▶ _WRITTEN TASK_:
Here are some records. Print all of them exactly.

▶ _DATA SECTION_:
┄┄┄┄┄┄┄┄┄┄┄┄┄┄┄┄┄┄┄┄

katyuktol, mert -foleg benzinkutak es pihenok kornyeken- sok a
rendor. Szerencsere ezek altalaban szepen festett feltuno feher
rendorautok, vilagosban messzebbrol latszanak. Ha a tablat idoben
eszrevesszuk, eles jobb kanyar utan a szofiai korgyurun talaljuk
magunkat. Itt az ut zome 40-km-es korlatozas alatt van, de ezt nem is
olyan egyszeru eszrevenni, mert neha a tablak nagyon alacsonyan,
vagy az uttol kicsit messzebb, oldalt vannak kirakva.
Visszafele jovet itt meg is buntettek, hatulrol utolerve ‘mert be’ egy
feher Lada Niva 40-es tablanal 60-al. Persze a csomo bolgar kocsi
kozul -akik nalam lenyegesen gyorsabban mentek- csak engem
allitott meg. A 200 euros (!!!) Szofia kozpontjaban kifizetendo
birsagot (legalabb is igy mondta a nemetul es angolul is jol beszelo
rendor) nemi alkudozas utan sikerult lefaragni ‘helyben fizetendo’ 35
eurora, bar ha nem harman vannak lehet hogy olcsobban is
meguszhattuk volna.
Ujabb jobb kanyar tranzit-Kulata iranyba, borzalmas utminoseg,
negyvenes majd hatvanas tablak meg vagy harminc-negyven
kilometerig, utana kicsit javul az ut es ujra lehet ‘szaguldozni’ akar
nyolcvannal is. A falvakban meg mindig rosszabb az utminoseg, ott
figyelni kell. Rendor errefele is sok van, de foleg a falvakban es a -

┄┄┄┄┄┄┄┄┄┄┄┄┄┄┄┄┄┄┄┄

▶ _REPLY TO THE TASK_:
katyuktol, mert -foleg benzinkutak es pihenok kornyeken- sok a
rendor. Szerencsere ezek altalaban szepen festett feltuno feher
rendorautok, vilagosban messzebbrol latszanak. Ha a tablat idoben
eszrevesszuk, eles jobb kanyar utan a szofiai korgyurun talaljuk
magunkat. Itt az ut zome 40-km-es korlatozas alatt van, de ezt nem is
olyan egyszeru eszrevenni, mert neha a tablak nagyon alacsonyan,
vagy az uttol kicsit messzebb, oldalt vannak kirakva.
Visszafele jovet itt meg is buntettek, hatulrol utolerve ‘mert be’ egy
feher Lada Niva 40-es tablanal 60-al. Persze a csomo bolgar kocsi
kozul -akik nalam lenyegesen gyorsabban mentek- csak engem
allitott meg. A 200 euros (!!!) Szofia kozpontjaban kifizetendo
birsagot (legalabb is igy mondta a nemetul es angolul is jol beszelo
rendor) nemi alkudozas utan sikerult lefaragni ‘helyben fizetendo’ 35
eurora, bar ha nem harman vannak lehet hogy olcsobban is
meguszhattuk volna.
Ujabb jobb kanyar tranzit-Kulata iranyba, borzalmas utminoseg,
negyvenes majd hatvanas tablak meg vagy harminc-negyven
kilometerig, utana kicsit javul az ut es ujra lehet ‘szaguldozni’ akar
nyolcvannal is. A falvakban meg mindig rosszabb az utminoseg, ott
figyelni kell. Rendor errefele is sok van, de foleg a falvakban es a -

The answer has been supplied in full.